YOUR INSTRUCTIONS :: All that is wanted is a word-for-word retyping of the lines from the one containing "VIAJANDO POR MI ARGENTI" through the end of the material below.

[[ SOURCE DATA open ]]

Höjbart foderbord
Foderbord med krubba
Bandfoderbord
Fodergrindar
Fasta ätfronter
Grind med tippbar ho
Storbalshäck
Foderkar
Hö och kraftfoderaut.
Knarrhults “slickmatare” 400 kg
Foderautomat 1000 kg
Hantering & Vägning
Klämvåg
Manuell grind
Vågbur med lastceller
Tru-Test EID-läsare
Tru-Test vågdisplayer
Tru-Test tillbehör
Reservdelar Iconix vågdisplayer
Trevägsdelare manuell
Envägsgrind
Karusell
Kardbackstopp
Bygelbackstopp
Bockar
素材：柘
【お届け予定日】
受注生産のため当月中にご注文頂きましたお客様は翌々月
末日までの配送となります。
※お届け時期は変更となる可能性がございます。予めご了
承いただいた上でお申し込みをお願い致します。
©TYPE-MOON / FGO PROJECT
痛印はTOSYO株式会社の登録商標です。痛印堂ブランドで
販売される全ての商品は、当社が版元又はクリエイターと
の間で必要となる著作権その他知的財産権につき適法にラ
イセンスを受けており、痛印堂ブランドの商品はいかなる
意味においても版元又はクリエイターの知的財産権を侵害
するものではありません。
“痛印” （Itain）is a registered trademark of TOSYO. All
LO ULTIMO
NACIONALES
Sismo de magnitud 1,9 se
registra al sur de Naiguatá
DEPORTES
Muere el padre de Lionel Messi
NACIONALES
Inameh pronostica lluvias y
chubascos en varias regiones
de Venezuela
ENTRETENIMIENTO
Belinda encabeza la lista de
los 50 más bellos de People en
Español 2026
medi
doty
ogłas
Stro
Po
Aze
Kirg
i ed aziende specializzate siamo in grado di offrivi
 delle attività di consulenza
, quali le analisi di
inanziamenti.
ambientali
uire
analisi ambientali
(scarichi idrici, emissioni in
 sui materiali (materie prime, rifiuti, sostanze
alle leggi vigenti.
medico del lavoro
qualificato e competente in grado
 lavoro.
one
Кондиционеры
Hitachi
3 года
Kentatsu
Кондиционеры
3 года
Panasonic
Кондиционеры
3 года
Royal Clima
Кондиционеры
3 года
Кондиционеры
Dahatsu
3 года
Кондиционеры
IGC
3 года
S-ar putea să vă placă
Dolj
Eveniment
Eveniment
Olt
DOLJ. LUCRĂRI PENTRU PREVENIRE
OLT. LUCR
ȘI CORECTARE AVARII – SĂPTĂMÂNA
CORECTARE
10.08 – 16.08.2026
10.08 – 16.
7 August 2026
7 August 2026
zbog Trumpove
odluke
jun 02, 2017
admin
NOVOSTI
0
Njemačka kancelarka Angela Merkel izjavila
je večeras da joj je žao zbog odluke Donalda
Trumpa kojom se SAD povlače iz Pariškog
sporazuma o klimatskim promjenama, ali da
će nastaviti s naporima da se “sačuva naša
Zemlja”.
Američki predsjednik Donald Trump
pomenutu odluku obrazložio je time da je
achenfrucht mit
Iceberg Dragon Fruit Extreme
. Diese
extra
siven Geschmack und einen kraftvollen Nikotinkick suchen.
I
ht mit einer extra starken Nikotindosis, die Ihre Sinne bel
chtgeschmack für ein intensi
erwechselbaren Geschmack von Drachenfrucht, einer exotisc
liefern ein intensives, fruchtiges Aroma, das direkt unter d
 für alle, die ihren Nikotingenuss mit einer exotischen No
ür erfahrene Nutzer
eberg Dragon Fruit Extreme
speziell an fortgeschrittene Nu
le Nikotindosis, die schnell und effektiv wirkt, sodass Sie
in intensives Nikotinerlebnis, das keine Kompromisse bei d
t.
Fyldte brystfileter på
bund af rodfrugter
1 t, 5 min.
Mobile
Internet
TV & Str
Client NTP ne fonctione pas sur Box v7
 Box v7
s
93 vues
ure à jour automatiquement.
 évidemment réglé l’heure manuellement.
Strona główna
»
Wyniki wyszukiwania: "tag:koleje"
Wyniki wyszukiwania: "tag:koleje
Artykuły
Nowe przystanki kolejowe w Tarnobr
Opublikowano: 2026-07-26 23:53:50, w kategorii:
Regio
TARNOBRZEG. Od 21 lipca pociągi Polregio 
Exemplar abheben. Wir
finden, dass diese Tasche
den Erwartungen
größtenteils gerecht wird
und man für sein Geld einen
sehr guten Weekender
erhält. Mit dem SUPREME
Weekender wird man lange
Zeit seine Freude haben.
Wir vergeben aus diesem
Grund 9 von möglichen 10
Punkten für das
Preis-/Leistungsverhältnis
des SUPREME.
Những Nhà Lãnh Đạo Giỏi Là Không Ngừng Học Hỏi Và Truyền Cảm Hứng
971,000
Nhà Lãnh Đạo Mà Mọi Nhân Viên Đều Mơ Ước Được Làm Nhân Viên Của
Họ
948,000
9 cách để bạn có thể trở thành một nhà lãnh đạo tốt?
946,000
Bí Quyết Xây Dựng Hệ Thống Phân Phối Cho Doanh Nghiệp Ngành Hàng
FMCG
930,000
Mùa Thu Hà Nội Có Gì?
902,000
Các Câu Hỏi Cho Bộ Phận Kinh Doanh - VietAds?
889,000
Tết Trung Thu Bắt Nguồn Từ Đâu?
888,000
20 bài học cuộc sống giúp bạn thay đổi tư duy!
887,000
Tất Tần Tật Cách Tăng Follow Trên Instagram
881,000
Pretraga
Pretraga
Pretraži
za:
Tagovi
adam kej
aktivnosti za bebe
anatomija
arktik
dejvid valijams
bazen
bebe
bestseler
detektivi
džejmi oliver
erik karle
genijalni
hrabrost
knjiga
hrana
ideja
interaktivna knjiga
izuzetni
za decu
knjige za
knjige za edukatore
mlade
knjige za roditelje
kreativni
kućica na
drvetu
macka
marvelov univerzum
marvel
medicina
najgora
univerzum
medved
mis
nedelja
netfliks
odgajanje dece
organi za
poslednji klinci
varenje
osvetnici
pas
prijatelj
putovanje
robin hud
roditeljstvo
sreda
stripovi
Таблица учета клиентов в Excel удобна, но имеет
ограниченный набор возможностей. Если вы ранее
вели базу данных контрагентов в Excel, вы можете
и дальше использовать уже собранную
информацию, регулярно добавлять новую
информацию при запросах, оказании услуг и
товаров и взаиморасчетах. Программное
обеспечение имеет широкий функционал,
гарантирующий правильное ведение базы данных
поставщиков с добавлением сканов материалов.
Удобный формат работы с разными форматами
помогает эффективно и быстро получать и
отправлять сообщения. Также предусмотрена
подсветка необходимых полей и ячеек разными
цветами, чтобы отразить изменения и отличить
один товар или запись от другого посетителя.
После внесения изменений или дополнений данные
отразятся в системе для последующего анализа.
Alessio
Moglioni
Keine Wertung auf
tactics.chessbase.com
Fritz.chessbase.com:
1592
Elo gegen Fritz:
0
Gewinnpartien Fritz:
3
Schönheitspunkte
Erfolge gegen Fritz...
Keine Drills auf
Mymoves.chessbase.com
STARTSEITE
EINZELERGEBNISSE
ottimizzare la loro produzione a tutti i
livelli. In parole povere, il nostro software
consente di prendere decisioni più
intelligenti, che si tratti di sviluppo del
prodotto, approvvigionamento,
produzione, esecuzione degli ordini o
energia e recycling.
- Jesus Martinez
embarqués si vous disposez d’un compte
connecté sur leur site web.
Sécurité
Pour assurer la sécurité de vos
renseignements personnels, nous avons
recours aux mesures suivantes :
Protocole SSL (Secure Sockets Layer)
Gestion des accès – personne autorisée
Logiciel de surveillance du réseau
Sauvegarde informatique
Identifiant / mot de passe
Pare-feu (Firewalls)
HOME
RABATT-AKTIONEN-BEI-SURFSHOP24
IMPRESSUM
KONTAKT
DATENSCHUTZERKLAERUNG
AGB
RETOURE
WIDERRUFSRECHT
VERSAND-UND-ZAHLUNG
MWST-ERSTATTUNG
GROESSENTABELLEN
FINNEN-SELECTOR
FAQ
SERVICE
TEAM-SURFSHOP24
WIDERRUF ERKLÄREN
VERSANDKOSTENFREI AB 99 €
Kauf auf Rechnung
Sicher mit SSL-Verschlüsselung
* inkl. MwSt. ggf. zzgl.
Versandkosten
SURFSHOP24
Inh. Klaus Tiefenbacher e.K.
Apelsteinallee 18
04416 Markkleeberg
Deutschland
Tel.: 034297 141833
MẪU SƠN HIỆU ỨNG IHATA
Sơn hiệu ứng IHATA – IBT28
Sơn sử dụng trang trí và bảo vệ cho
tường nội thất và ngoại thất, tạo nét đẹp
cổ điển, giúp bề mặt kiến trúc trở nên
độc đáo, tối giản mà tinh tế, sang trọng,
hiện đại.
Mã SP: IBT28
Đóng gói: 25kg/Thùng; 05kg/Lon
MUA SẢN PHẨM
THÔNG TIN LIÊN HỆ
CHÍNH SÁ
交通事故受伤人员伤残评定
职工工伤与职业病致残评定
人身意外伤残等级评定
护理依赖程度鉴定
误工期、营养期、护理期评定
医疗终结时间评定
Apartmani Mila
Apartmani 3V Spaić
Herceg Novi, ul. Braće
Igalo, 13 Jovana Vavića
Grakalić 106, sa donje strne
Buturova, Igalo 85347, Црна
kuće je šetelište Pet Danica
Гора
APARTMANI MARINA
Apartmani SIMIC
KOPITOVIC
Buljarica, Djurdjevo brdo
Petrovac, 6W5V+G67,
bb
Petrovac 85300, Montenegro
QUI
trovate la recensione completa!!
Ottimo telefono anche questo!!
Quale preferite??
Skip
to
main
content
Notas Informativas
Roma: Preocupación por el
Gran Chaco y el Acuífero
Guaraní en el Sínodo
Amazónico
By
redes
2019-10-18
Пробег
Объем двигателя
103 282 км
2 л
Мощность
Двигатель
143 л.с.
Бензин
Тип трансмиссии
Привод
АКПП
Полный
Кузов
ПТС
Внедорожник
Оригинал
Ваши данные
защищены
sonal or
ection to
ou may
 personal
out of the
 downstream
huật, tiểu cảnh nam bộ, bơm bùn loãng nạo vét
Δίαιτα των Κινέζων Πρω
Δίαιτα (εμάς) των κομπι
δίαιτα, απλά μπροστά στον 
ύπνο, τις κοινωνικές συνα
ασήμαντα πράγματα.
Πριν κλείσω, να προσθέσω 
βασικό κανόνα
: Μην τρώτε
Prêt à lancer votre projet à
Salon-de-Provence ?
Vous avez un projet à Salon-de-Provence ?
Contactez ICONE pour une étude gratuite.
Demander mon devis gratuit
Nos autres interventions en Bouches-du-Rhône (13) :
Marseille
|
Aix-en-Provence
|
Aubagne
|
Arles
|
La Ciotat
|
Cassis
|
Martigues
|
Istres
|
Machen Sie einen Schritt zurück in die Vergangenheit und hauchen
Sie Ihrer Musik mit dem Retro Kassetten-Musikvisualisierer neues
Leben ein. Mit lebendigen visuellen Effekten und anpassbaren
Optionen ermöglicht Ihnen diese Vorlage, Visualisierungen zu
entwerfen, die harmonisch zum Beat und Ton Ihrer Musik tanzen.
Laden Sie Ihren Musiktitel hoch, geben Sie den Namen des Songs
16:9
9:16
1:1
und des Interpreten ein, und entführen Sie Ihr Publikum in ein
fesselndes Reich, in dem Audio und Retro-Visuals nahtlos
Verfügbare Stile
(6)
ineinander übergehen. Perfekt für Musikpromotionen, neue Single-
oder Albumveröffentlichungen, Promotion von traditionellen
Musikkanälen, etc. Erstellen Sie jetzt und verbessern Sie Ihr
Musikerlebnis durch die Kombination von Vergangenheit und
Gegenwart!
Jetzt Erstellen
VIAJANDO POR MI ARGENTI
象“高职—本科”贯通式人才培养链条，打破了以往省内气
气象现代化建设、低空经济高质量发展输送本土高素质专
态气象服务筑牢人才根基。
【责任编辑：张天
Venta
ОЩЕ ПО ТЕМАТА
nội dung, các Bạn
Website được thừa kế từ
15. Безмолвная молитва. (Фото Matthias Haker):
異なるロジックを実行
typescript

[[ SOURCE DATA closed ]]

RESULT FOR THIS TASK ::
VIAJANDO POR MI ARGENTI
象“高职—本科”贯通式人才培养链条，打破了以往省内气
气象现代化建设、低空经济高质量发展输送本土高素质专
态气象服务筑牢人才根基。
【责任编辑：张天
Venta
ОЩЕ ПО ТЕМАТА
nội dung, các Bạn
Website được thừa kế từ
15. Безмолвная молитва. (Фото Matthias Haker):
異なるロジックを実行
typescript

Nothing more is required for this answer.